#### [Quoted passage]
○ ○ ○

Personal information
- Full name: James David Smith
- Born: 11 October 1988 (age 37) Murray Bridge, South Australia
- Batting: Right-handed
- Bowling: Right-arm off break
- Role: Batsman

Domestic team information
- 2006/07–2012/13: South Australia

Career statistics
| Competition | FC | LA | T20 |
| Matches | 27 | 10 | 2 |
| Runs scored | 1,272 | 159 | 20 |
| Batting average | 26.50 | 17.66 | 10.00 |
| 100s/50s | 1/11 | 0/1 | 0/0 |
| Top score | 116 | 68 | 15 |
| Balls bowled | 18 | 0 | 6 |
| Wickets | 0 | – | 1 |
| Bowling average | – | – | 15.00 |
| 5 wickets in innings | – | – | 0 |
| 10 wickets in match | – | – | 0 |
| Best bowling | – | – | 1/15 |
| Catches/stumpings | 19/0 | 8/0 | 0/0 |
- Source: ESPNcricinfo, 27 October 2015

= James Smith (South Australia cricketer) =

Australian cricketer (born 1988)

James David Smith (born 11 October 1988) is an Australian former cricketer. A right-handed batsman and occasional right-arm off break bowler, he played first-class cricket for South Australia between 2007 and 2012. He scored a century against Tasmania in late 2009, but did not repeat the feat again at state level. He was released by South Australia at the end of the 2012–13 season. In all, he scored 1,272 runs in 27 first-class matches at an average of 26.50. He also appeared ten times in List A matches, and twice in Twenty20 competitions, making one Big Bash League appearance, for the Adelaide Strikers in late 2012.

He is the older brother of Kelvin Smith, who made his debut for South Australia in the season following James' release.

○ ○ ○

Stored items

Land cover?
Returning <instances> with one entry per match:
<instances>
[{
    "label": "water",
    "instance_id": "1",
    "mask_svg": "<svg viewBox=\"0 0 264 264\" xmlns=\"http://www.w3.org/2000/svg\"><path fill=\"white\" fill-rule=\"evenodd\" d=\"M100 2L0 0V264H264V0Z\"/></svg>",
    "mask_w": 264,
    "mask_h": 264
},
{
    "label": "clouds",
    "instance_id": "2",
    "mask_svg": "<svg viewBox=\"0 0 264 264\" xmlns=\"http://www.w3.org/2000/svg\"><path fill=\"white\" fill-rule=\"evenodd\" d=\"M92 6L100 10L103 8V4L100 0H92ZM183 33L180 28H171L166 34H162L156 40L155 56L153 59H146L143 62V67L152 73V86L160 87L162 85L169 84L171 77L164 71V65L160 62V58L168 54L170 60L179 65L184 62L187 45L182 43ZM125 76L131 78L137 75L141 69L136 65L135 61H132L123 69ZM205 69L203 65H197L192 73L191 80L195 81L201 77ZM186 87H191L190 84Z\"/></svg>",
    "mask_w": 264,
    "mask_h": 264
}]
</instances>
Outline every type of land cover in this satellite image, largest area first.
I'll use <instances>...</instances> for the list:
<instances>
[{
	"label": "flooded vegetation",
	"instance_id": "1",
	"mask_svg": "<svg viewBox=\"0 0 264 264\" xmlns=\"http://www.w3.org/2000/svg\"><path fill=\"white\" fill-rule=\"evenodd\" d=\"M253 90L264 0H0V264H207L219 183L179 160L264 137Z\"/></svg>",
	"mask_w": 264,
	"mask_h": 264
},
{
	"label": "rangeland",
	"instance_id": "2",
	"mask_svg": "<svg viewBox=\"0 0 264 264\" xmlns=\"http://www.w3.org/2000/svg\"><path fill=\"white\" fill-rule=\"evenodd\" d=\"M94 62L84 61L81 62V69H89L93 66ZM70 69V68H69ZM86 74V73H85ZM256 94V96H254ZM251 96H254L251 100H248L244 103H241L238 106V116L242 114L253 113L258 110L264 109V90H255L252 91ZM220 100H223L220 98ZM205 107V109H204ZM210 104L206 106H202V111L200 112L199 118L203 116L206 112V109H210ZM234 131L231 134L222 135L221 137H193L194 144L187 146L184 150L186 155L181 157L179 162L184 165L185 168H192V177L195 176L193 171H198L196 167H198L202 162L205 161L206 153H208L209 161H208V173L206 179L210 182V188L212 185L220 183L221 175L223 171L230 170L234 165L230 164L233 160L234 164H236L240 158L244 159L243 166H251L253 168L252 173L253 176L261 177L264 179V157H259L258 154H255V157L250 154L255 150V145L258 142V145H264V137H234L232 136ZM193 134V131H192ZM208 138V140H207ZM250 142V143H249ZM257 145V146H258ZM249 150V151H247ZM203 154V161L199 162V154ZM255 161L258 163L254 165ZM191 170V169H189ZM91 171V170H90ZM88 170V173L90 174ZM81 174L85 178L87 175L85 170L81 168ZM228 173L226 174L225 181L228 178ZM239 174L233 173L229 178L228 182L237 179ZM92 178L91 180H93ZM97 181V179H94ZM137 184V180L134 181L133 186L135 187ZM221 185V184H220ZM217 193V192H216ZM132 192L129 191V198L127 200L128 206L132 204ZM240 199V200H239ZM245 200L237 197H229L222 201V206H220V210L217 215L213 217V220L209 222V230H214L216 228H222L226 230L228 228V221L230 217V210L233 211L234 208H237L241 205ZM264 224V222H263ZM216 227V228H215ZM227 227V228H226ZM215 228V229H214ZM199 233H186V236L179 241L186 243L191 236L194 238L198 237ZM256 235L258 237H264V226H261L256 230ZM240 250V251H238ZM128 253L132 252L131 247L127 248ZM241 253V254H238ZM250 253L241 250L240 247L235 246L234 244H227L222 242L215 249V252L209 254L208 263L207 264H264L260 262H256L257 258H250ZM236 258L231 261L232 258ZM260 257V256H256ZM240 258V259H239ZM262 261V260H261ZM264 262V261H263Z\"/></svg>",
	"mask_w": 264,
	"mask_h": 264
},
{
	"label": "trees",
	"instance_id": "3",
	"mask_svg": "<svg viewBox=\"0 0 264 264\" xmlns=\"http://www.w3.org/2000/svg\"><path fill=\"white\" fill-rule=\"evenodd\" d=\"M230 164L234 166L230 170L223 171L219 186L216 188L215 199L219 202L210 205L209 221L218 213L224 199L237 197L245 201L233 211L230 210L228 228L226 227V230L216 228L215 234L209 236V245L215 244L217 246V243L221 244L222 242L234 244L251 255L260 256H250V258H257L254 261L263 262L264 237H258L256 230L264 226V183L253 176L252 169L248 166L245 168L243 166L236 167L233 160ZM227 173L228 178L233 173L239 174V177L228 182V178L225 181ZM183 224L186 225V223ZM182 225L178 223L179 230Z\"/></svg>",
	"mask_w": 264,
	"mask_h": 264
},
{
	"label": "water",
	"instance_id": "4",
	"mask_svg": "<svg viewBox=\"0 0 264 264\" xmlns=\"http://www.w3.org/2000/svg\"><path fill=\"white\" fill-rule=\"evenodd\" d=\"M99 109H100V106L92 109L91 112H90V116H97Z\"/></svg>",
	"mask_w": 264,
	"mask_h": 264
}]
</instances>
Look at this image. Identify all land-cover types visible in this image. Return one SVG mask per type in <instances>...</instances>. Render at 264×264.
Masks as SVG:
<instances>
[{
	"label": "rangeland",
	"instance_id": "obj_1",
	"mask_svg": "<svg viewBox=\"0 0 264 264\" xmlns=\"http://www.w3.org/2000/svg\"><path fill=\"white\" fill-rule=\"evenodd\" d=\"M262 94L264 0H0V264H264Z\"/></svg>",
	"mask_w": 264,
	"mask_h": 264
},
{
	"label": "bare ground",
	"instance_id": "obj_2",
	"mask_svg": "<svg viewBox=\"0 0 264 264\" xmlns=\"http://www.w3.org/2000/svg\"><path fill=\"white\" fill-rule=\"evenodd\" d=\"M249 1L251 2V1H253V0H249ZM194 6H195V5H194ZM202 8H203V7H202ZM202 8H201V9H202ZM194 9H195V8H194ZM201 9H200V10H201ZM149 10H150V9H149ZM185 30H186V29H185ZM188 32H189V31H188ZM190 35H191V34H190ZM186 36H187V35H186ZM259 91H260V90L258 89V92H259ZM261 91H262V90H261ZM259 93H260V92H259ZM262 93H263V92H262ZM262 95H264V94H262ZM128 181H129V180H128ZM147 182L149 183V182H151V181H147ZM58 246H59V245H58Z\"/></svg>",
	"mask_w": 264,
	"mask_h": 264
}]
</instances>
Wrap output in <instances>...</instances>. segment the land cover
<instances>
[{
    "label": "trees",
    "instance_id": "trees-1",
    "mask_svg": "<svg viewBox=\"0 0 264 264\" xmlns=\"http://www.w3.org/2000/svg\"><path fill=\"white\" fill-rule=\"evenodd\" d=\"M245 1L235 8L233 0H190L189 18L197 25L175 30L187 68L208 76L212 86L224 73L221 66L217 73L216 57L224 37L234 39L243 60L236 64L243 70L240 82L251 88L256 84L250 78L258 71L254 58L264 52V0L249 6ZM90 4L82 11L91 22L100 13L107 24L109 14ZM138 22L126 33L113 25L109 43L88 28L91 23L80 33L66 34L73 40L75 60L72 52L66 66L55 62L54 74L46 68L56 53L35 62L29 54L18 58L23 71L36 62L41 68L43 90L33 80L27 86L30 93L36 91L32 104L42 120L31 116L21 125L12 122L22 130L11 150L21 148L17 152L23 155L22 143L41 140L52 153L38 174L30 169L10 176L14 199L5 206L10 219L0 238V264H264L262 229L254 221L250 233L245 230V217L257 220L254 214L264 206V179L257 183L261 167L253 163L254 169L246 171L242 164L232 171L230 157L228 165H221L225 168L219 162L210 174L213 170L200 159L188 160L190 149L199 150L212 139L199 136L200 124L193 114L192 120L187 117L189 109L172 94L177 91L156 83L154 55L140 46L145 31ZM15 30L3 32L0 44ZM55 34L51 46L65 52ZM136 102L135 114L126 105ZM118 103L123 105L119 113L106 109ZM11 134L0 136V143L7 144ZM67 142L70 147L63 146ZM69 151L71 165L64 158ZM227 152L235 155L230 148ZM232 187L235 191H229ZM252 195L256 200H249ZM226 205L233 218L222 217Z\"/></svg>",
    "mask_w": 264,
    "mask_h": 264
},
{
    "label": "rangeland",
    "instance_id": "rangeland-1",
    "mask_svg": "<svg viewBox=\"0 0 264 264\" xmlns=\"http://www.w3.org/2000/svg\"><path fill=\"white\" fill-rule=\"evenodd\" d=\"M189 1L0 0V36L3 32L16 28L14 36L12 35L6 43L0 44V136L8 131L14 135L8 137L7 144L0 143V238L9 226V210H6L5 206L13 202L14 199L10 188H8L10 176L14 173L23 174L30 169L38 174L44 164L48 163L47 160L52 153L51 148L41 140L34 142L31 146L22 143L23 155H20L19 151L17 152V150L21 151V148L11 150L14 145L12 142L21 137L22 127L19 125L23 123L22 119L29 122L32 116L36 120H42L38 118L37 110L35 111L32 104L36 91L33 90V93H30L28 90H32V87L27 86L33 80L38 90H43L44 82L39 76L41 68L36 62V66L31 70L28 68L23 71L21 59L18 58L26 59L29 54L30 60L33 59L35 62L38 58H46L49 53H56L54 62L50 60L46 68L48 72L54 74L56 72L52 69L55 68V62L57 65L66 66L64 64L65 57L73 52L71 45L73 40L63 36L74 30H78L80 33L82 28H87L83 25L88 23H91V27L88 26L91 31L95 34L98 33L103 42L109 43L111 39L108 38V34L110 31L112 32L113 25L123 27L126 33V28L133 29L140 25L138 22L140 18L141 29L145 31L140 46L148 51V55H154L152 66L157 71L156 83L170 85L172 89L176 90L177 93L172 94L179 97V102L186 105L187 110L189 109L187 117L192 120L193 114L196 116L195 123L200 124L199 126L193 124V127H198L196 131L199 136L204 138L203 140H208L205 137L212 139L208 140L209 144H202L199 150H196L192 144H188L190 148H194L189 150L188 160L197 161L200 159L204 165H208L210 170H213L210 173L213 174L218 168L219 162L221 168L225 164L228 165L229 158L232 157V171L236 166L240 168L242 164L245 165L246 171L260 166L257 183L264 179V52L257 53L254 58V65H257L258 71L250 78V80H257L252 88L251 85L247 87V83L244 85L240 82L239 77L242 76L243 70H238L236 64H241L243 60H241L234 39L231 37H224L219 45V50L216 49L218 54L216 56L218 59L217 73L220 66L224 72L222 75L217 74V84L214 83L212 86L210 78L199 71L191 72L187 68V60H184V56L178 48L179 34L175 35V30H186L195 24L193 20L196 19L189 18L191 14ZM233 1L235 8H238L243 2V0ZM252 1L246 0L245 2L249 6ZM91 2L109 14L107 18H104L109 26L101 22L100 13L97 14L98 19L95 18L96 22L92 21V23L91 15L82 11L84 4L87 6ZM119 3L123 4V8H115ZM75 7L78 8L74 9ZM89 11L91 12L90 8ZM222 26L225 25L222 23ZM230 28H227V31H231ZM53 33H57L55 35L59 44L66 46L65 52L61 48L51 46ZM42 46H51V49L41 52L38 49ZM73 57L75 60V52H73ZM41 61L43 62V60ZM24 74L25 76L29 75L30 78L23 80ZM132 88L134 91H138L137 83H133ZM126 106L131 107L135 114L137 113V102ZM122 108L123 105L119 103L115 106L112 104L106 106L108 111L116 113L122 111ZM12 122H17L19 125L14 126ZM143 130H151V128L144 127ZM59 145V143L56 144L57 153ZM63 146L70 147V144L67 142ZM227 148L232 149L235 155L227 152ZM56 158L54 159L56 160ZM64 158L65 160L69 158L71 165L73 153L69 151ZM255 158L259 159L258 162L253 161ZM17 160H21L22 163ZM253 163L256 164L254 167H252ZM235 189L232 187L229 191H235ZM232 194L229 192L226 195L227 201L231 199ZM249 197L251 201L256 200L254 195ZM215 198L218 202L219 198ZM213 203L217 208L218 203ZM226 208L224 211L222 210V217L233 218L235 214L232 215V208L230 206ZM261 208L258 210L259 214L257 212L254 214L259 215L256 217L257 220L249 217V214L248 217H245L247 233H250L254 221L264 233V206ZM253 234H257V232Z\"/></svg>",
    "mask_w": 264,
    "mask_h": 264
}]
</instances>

○ ○ ○

#### [Problems and tasks]
**A.** Using the James Smith profile, decide whether each statement agrees with it: (i) Smith bowled right-arm off break. (ii) Smith scored more than one century for South Australia. (iii) Smith's one Big Bash League appearance was for the Adelaide Strikers. For each, answer yes or no and quote the deciding words.
**B.** List every field label under the heading "Personal information" in the James Smith profile.

#### [Response list]
**A.**
(i) Yes: "occasional right-arm off break bowler"
(ii) No: "did not repeat the feat again at state level"
(iii) Yes: "making one Big Bash League appearance, for the Adelaide Strikers in late 2012"

**B.** Full name, Born, Batting, Bowling, Role